▶ _TO-DO ITEM_:
All records are to be retyped faithfully and completely.

▶ _DATA SUPPLIED_:
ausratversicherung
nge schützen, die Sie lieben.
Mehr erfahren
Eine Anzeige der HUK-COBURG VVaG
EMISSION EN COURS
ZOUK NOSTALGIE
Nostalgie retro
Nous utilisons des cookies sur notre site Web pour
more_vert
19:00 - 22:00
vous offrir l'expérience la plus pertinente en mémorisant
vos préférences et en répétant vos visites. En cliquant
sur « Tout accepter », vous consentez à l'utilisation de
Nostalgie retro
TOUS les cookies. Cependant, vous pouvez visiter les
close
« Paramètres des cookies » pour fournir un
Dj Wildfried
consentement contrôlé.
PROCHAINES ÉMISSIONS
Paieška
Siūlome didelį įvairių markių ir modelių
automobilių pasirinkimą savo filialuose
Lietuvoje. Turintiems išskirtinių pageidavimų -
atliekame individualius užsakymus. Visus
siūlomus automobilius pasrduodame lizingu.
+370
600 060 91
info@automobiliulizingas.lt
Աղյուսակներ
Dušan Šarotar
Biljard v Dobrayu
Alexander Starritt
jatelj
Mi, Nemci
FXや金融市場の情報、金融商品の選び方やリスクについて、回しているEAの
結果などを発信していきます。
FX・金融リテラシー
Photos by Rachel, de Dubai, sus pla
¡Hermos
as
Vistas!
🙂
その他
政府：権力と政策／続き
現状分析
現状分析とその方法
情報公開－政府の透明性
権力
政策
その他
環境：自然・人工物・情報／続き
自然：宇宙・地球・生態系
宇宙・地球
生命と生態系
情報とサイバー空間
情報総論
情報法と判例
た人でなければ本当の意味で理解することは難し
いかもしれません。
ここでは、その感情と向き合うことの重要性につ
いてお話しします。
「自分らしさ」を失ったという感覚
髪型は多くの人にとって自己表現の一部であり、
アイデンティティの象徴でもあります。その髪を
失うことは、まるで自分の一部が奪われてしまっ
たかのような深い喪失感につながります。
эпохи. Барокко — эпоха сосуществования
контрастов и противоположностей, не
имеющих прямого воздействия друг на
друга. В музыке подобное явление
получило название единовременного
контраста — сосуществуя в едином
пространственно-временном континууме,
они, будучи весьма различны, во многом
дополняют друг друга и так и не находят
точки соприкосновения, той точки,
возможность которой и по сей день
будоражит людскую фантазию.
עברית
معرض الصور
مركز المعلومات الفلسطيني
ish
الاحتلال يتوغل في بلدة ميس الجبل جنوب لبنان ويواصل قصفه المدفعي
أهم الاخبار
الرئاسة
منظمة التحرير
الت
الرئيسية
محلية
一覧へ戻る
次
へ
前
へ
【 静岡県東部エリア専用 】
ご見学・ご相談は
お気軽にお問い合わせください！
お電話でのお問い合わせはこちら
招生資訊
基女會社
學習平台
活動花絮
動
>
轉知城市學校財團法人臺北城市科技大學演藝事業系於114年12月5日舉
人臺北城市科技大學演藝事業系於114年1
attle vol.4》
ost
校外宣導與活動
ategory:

▶ _ANSWER TO THE PROBLEM_:
ausratversicherung
nge schützen, die Sie lieben.
Mehr erfahren
Eine Anzeige der HUK-COBURG VVaG
EMISSION EN COURS
ZOUK NOSTALGIE
Nostalgie retro
Nous utilisons des cookies sur notre site Web pour
more_vert
19:00 - 22:00
vous offrir l'expérience la plus pertinente en mémorisant
vos préférences et en répétant vos visites. En cliquant
sur « Tout accepter », vous consentez à l'utilisation de
Nostalgie retro
TOUS les cookies. Cependant, vous pouvez visiter les
close
« Paramètres des cookies » pour fournir un
Dj Wildfried
consentement contrôlé.
PROCHAINES ÉMISSIONS
Paieška
Siūlome didelį įvairių markių ir modelių
automobilių pasirinkimą savo filialuose
Lietuvoje. Turintiems išskirtinių pageidavimų -
atliekame individualius užsakymus. Visus
siūlomus automobilius pasrduodame lizingu.
+370
600 060 91
info@automobiliulizingas.lt
Աղյուսակներ
Dušan Šarotar
Biljard v Dobrayu
Alexander Starritt
jatelj
Mi, Nemci
FXや金融市場の情報、金融商品の選び方やリスクについて、回しているEAの
結果などを発信していきます。
FX・金融リテラシー
Photos by Rachel, de Dubai, sus pla
¡Hermos
as
Vistas!
🙂
その他
政府：権力と政策／続き
現状分析
現状分析とその方法
情報公開－政府の透明性
権力
政策
その他
環境：自然・人工物・情報／続き
自然：宇宙・地球・生態系
宇宙・地球
生命と生態系
情報とサイバー空間
情報総論
情報法と判例
た人でなければ本当の意味で理解することは難し
いかもしれません。
ここでは、その感情と向き合うことの重要性につ
いてお話しします。
「自分らしさ」を失ったという感覚
髪型は多くの人にとって自己表現の一部であり、
アイデンティティの象徴でもあります。その髪を
失うことは、まるで自分の一部が奪われてしまっ
たかのような深い喪失感につながります。
эпохи. Барокко — эпоха сосуществования
контрастов и противоположностей, не
имеющих прямого воздействия друг на
друга. В музыке подобное явление
получило название единовременного
контраста — сосуществуя в едином
пространственно-временном континууме,
они, будучи весьма различны, во многом
дополняют друг друга и так и не находят
точки соприкосновения, той точки,
возможность которой и по сей день
будоражит людскую фантазию.
עברית
معرض الصور
مركز المعلومات الفلسطيني
ish
الاحتلال يتوغل في بلدة ميس الجبل جنوب لبنان ويواصل قصفه المدفعي
أهم الاخبار
الرئاسة
منظمة التحرير
الت
الرئيسية
محلية
一覧へ戻る
次
へ
前
へ
【 静岡県東部エリア専用 】
ご見学・ご相談は
お気軽にお問い合わせください！
お電話でのお問い合わせはこちら
招生資訊
基女會社
學習平台
活動花絮
動
>
轉知城市學校財團法人臺北城市科技大學演藝事業系於114年12月5日舉
人臺北城市科技大學演藝事業系於114年1
attle vol.4》
ost
校外宣導與活動
ategory:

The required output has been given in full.